◆ **Données fournies**

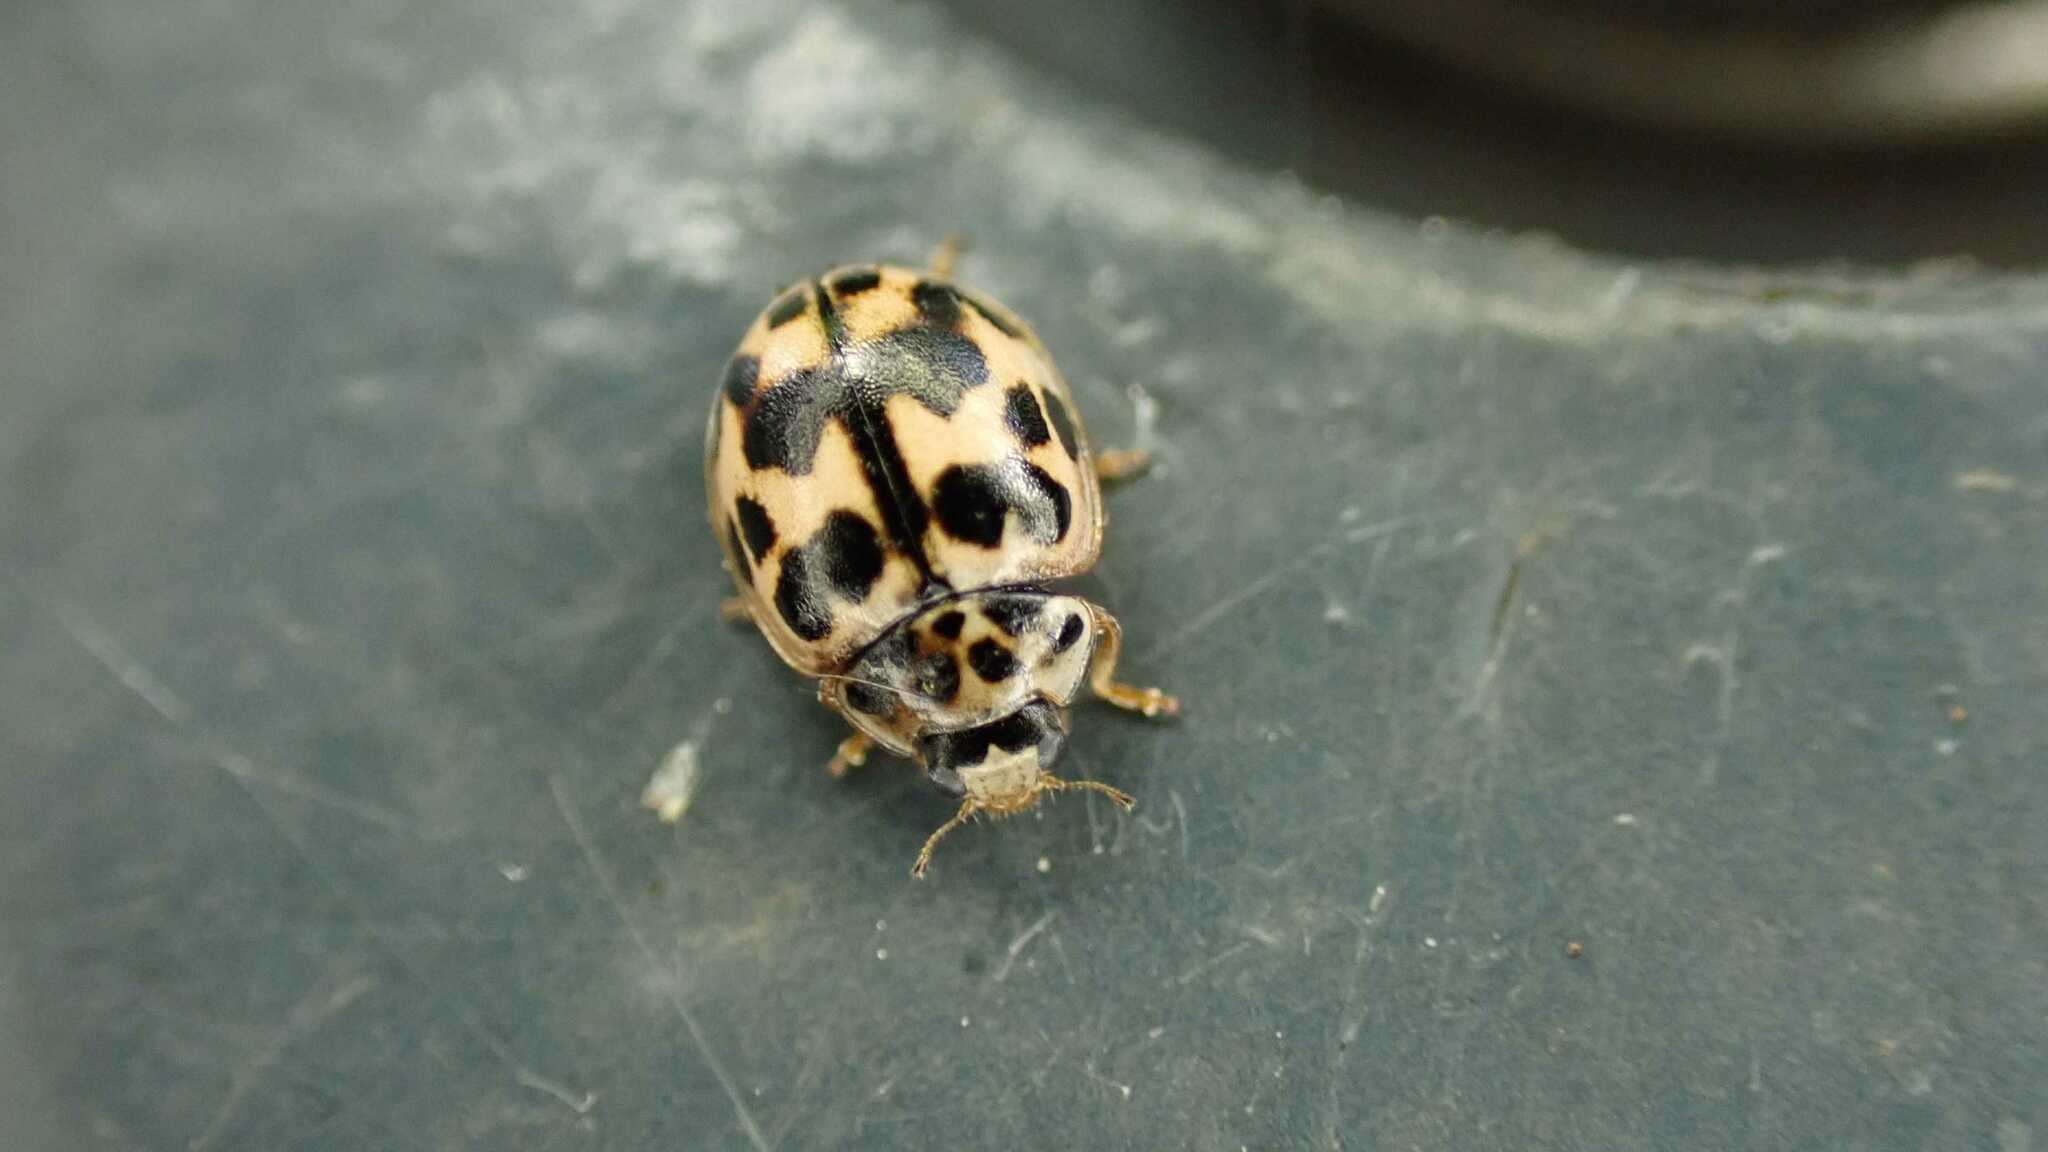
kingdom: Animalia
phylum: Arthropoda
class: Insecta
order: Coleoptera
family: Coccinellidae
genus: Oenopia
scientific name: Oenopia conglobata
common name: Ladybird beetle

◆ **Consignes**
Reproduisez à l'identique toutes les lignes de texte des données ci-dessus, en omettant les images.

◆ **Réponse**
kingdom: Animalia
phylum: Arthropoda
class: Insecta
order: Coleoptera
family: Coccinellidae
genus: Oenopia
scientific name: Oenopia conglobata
common name: Ladybird beetle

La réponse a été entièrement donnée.